═════ SELECTED EXCERPT

Meanwhile, the nearby Dutch proprietary colony of New Netherlands fell to the English in 1664, and again in 1667.  Almost immediately, the English and French began to dispute the territory that was inhabited by the Iroquois. Both sides incited their Indigenous allies to raid the allies of the other, leading to rivalries, atrocities, and reprisals, making it difficult to maintain and continue missions.

Several decades later, the colonial legislature under Governor Bellomont ushered in harsh penal laws that threatened to fine, imprison, and even execute Catholic priests found not only in parts of New York controlled by the British, but the disputed areas as well.  The last Jesuit missionary to the Iroquois surrendered at Albany in 1709.  Great Britain gained full legal control over this territory with the signing of the Treaty of Paris (1763) at the conclusion of the Seven Years' War.

19th century
The American Revolution and the ratification of the First Amendment finally removed the legal impediments to practice the Catholic faith.  Nevertheless, it took many decades before Catholic churches would be built in central New York.  There were very few Catholics settled there, and only a small number of them could make the journey to Albany or New York City to attend Mass.  Among them were John C. Devereux, first mayor of Utica, who was a member of the board of trustees of St. Mary's Church in Albany, and Dominick Lynch, founder of Rome, New York, who was one of the signatories of an address of congratulations by the Catholics of the United States presented to George Washington upon his election.

══════════
═════ ENTRIES SUPPLIED

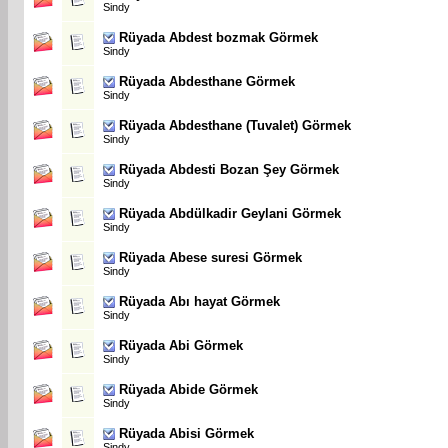
Sindy
Rüyada Abdest bozmak Görmek
Sindy
Rüyada Abdesthane Görmek
Sindy
Rüyada Abdesthane (Tuvalet) Görmek
Sindy
Rüyada Abdesti Bozan Şey Görmek
Sindy
Rüyada Abdülkadir Geylani Görmek
Sindy
Rüyada Abese suresi Görmek
Sindy
Rüyada Abı hayat Görmek
Sindy
Rüyada Abi Görmek
Sindy
Rüyada Abide Görmek
Sindy
Rüyada Abisi Görmek
Sindy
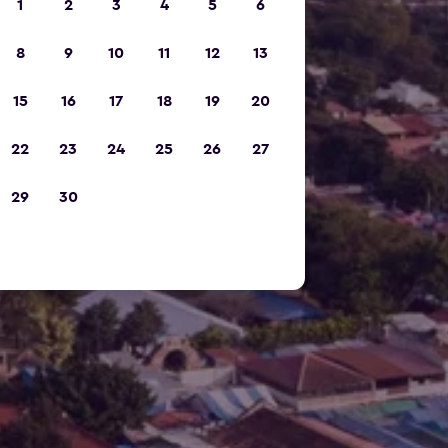
1
2
3
4
5
6
8
9
10
11
12
13
15
16
17
18
19
20
22
23
24
25
26
27
29
30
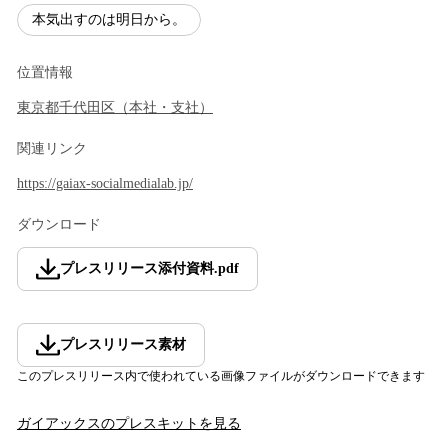
本気出すのは明日から。
位置情報
東京都
千代田区
（
本社・支社
）
関連リンク
https://gaiax-socialmedialab.jp/
ダウンロード
プレスリリース添付資料
.
pdf
プレスリリース素材
このプレスリリース内で使われている画像ファイルがダウンロードできます
ガイアックス
のプレスキットを見る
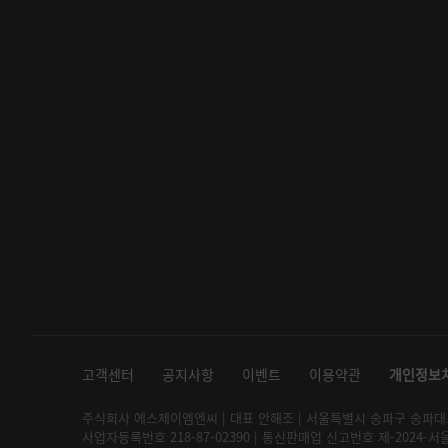
고객센터
공지사항
이벤트
이용약관
개인정보
주식회사 에스제이엠엔씨 | 대표 안해조 | 서울특별시 송파구 송파대로 2
사업자등록번호 218-87-02390 | 통신판매업 신고번호 제-2024-서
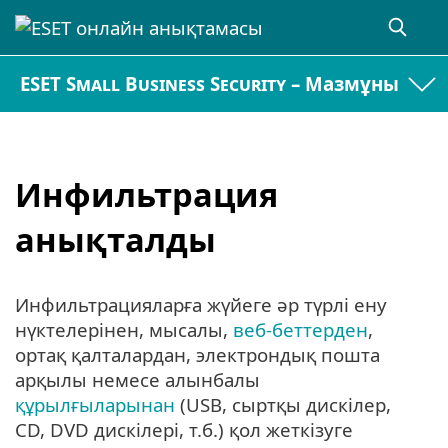
ESET Small Business Security – Мазмұны
Инфильтрация
анықталды
Инфильтрацияларға жүйеге әр түрлі ену
нүктелерінен, мысалы,
веб-беттерден
,
ортақ қалталардан, электрондық пошта
арқылы немесе алынбалы
құрылғыларынан
(USB, сыртқы дискілер,
CD, DVD дискілері, т.б.) қол жеткізуге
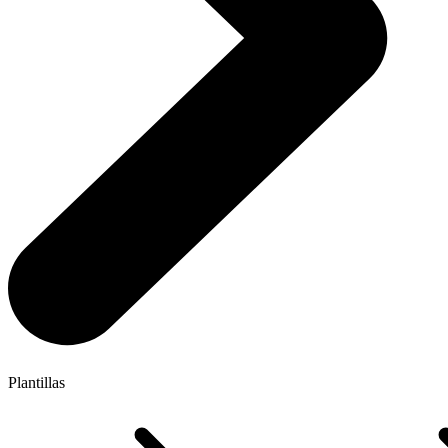
Plantillas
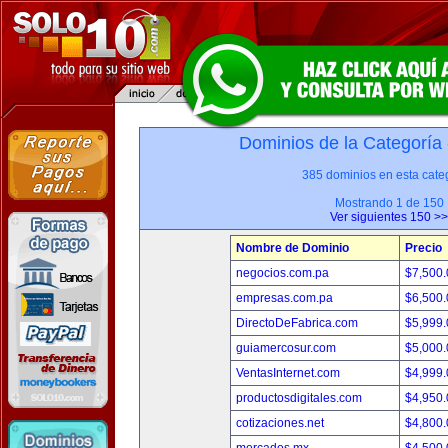
Dominios de la Categoría
385 dominios en esta categ
Mostrando 1 de 150
Ver siguientes 150 >>
Nombre de Dominio
Precio
negocios.com.pa
$7,500
empresas.com.pa
$6,500
DirectoDeFabrica.com
$5,999
guiamercosur.com
$5,000
VentasInternet.com
$4,999
productosdigitales.com
$4,950
cotizaciones.net
$4,800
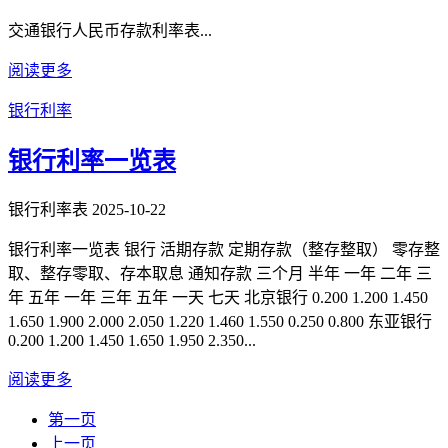
交通银行人民币存款利率表...
阅读更多
银行利率
银行利率一览表
银行利率表
2025-10-22
银行利率一览表 银行 活期存款 定期存款（整存整取） 零存整
取、整存零取、存本取息 通知存款 三个月 半年 一年 二年 三
年 五年 一年 三年 五年 一天 七天 北京银行 0.200 1.200 1.450
1.650 1.900 2.000 2.050 1.220 1.460 1.550 0.250 0.800 东亚银行
0.200 1.200 1.450 1.650 1.950 2.350...
阅读更多
第一页
上一页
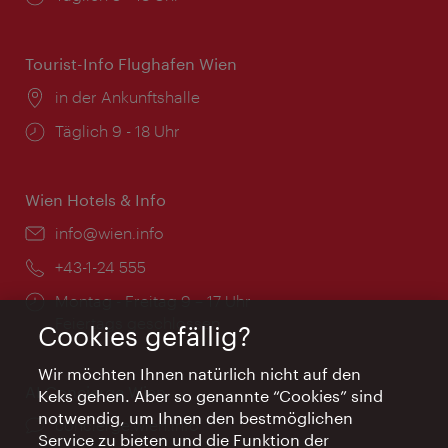
Tourist-Info Flughafen Wien
Ort:
in der Ankunftshalle
Öffnungszeiten:
Täglich 9 - 18 Uhr
Wien Hotels & Info
Email:
info@wien.info
Telefon:
+43-1-24 555
Öffnungszeiten:
Montag - Freitag 9 – 17 Uhr
Feiertags geschlossen
Cookies gefällig?
Wir möchten Ihnen natürlich nicht auf den
AI Concierge Wien
Keks gehen. Aber so genannte “Cookies” sind
notwendig, um Ihnen den bestmöglichen
Ort:
concierge.wien.info
Service zu bieten und die Funktion der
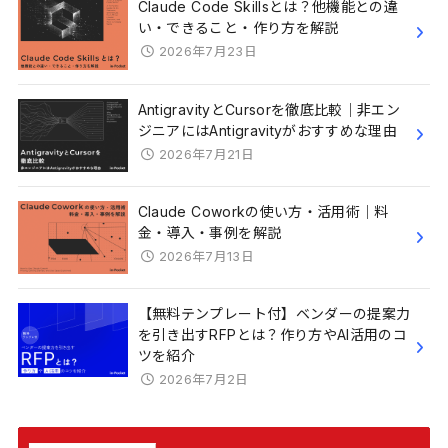
Claude Code Skillsとは？他機能との違
い・できること・作り方を解説
2026年7月23日
AntigravityとCursorを徹底比較｜非エン
ジニアにはAntigravityがおすすめな理由
2026年7月21日
Claude Coworkの使い方・活用術｜料
金・導入・事例を解説
2026年7月13日
【無料テンプレート付】ベンダーの提案力
を引き出すRFPとは？作り方やAI活用のコ
ツを紹介
2026年7月2日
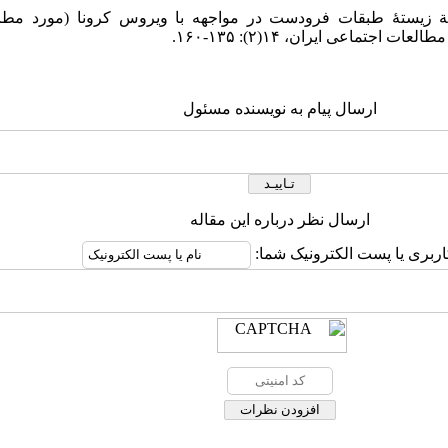
ی نسب، محمد (۱۳۹۹) «تجربة زیستۀ طبقات فرودست در مواجهه با ویروس کرونا (مور
ارسال پیام به نویسنده مسئول
ارسال نظر درباره این مقاله
اربری یا پست الکترونیک شما:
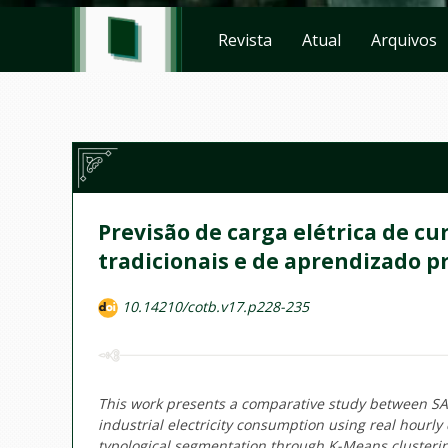
Revista
Atual
Arquivos
Previsão de carga elétrica de c
tradicionais e de aprendizado 
10.14210/cotb.v17.p228-235
This work presents a comparative study between SA
industrial electricity consumption using real hourly 
typological segmentation through K-Means clusterin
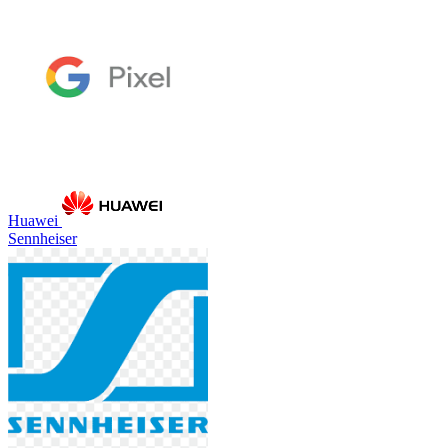
Huawei
Sennheiser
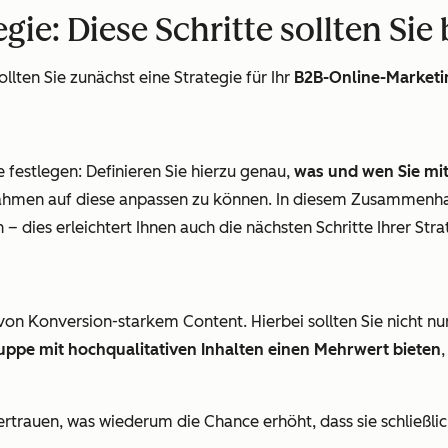
ie: Diese Schritte sollten Sie
lten Sie zunächst eine Strategie für Ihr
B2B-Online-Marketi
e festlegen: Definieren Sie hierzu genau,
was und wen Sie mit
ahmen auf diese anpassen zu können. In diesem Zusammenha
– dies erleichtert Ihnen auch die nächsten Schritte Ihrer Str
 von Konversion-starkem Content. Hierbei sollten Sie nicht n
uppe mit hochqualitativen Inhalten einen Mehrwert bieten
trauen, was wiederum die Chance erhöht, dass sie schließlic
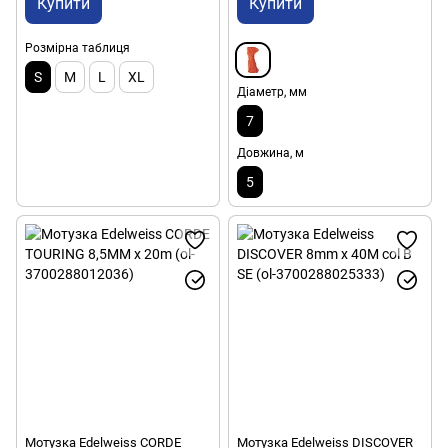
Купити
Купити
Розмірна таблиця
S
M
L
XL
Діаметр, мм
7
Довжина, м
5
Мотузка Edelweiss CORDE
Мотузка Edelweiss DISCOVER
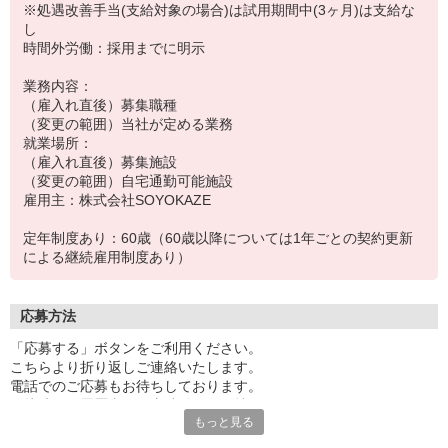
※処遇改善手当(支給対象の場合)は試用期間中(3ヶ月)は支給な
し
時間外労働：採用までに明示
業務内容：
（雇入れ直後）募集職種
（変更の範囲）当社が定める業務
就業場所：
（雇入れ直後）募集施設
（変更の範囲）自宅通勤可能施設
雇用主：株式会社SOYOKAZE
定年制度あり：60歳（60歳以降については1年ごとの契約更新
による継続雇用制度あり）
応募方法
「応募する」ボタンをご利用ください。
こちらより折り返しご連絡いたします。
電話でのご応募もお待ちしております。
面接時には履歴書（写真貼付）をお持ちください。
もっと見る
※お電話でのお問い合わせは、光IP電話、及びIP電話からはご利用
になれません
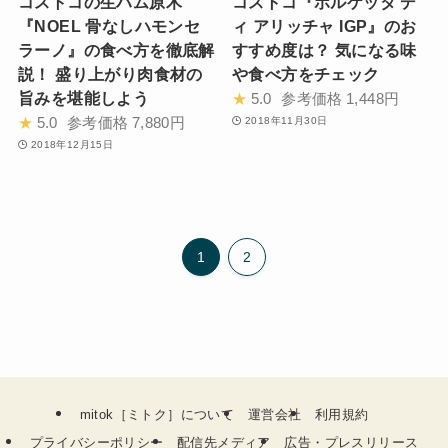
コストコの生ハム原木
コストコ『ポルケッタ デ
『NOEL 骨なしハモンセ
ィ アリッチャ IGP』のお
ラーノ』の食べ方を徹底解
すすめ度は？ 気になる味
説！ 盛り上がり肉食材の
や食べ方をチェック
旨みを堪能しよう
★
5.0
参考価格
1,448円
★
5.0
参考価格
7,880円
2018年11月30日
2018年12月15日
1
2
mitok［ミトク］について
運営会社
利用規約
プライバシーポリシー
配信先メディア
広告・プレスリリース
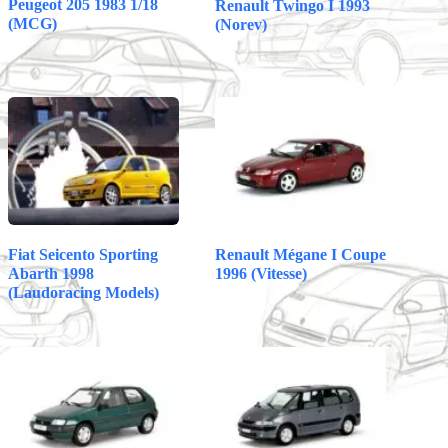
Peugeot 205 1983 1/18
Renault Twingo I 1993
(MCG)
(Norev)
Fiat Seicento Sporting
Renault Mégane I Coupe
Abarth 1998
1996 (Vitesse)
(Laudoracing Models)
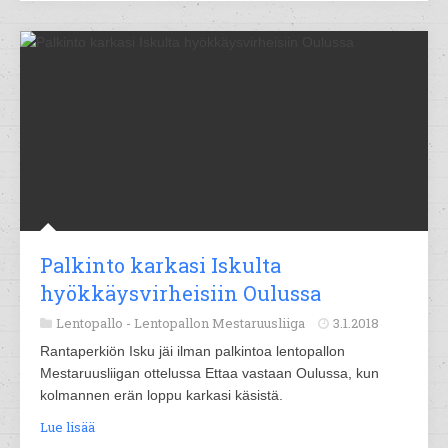
Palkinto karkasi Iskulta
hyökkäysvirheisiin Oulussa
Lentopallo -
Lentopallon Mestaruusliiga
3.1.2018
Rantaperkiön Isku jäi ilman palkintoa lentopallon
Mestaruusliigan ottelussa Ettaa vastaan Oulussa, kun
kolmannen erän loppu karkasi käsistä.
Lue lisää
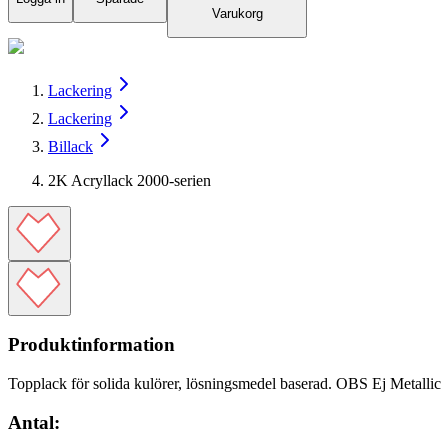
Varukorg
Lackering
Lackering
Billack
2K Acryllack 2000-serien
Produktinformation
Topplack för solida kulörer, lösningsmedel baserad. OBS Ej Metallic
Antal:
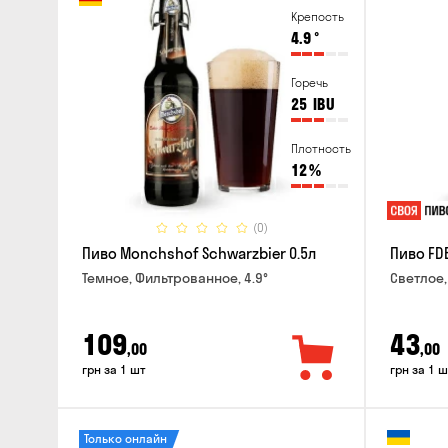
Крепость
4.9
°
Горечь
25
IBU
Плотность
12
%
(0)
Пиво Monchshof Schwarzbier 0.5л
Пиво FDB
Темное, Фильтрованное, 4.9°
Светлое,
109
43
,00
,00
грн за 1 шт
грн за 1 ш
Только онлайн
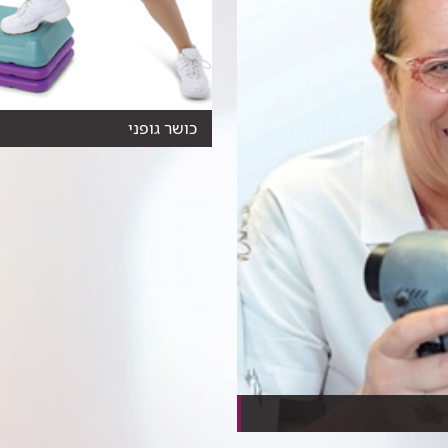
כושר גופני
כיצד תעקבו אחרי קצב התקדמות
הכושר הגופני שלכם, מהו...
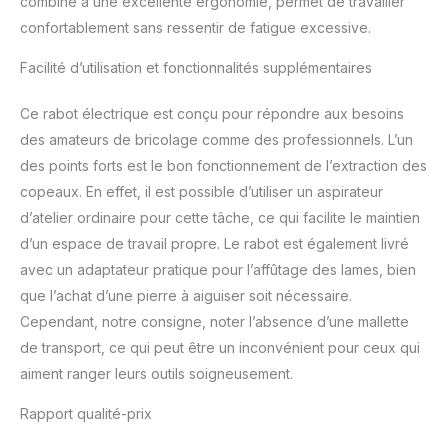
combiné à une excellente ergonomie, permet de travailler
confortablement sans ressentir de fatigue excessive.
Facilité d’utilisation et fonctionnalités supplémentaires
Ce rabot électrique est conçu pour répondre aux besoins
des amateurs de bricolage comme des professionnels. L’un
des points forts est le bon fonctionnement de l’extraction des
copeaux. En effet, il est possible d’utiliser un aspirateur
d’atelier ordinaire pour cette tâche, ce qui facilite le maintien
d’un espace de travail propre. Le rabot est également livré
avec un adaptateur pratique pour l’affûtage des lames, bien
que l’achat d’une pierre à aiguiser soit nécessaire.
Cependant, notre consigne, noter l’absence d’une mallette
de transport, ce qui peut être un inconvénient pour ceux qui
aiment ranger leurs outils soigneusement.
Rapport qualité-prix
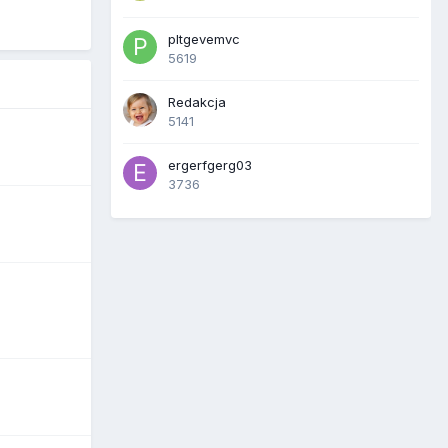
pltgevemvc
5619
Redakcja
5141
ergerfgerg03
3736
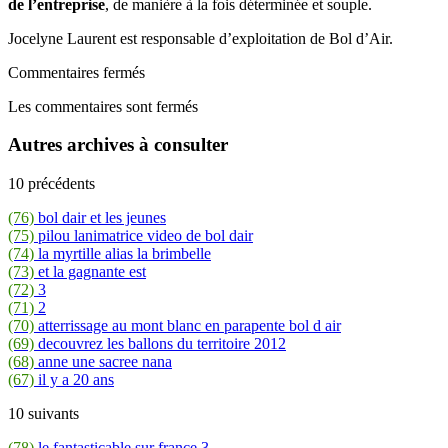
de l’entreprise
, de manière à la fois déterminée et souple.
Jocelyne Laurent est responsable d’exploitation de Bol d’Air.
Commentaires fermés
Les commentaires sont fermés
Autres archives à consulter
10 précédents
(76)
bol dair et les jeunes
(75)
pilou lanimatrice video de bol dair
(74)
la myrtille alias la brimbelle
(73)
et la gagnante est
(72)
3
(71)
2
(70)
atterrissage au mont blanc en parapente bol d air
(69)
decouvrez les ballons du territoire 2012
(68)
anne une sacree nana
(67)
il y a 20 ans
10 suivants
(78)
le fantasticable sur france 3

══════════

Copy the history excerpt starting with "19th century" and going on through "upon his election.", but change "journey" to "trip". The records are separate material, apart from the history excerpt.

*ANSWER TO THE PROBLEM*
19th century
The American Revolution and the ratification of the First Amendment finally removed the legal impediments to practice the Catholic faith.  Nevertheless, it took many decades before Catholic churches would be built in central New York.  There were very few Catholics settled there, and only a small number of them could make the trip to Albany or New York City to attend Mass.  Among them were John C. Devereux, first mayor of Utica, who was a member of the board of trustees of St. Mary's Church in Albany, and Dominick Lynch, founder of Rome, New York, who was one of the signatories of an address of congratulations by the Catholics of the United States presented to George Washington upon his election.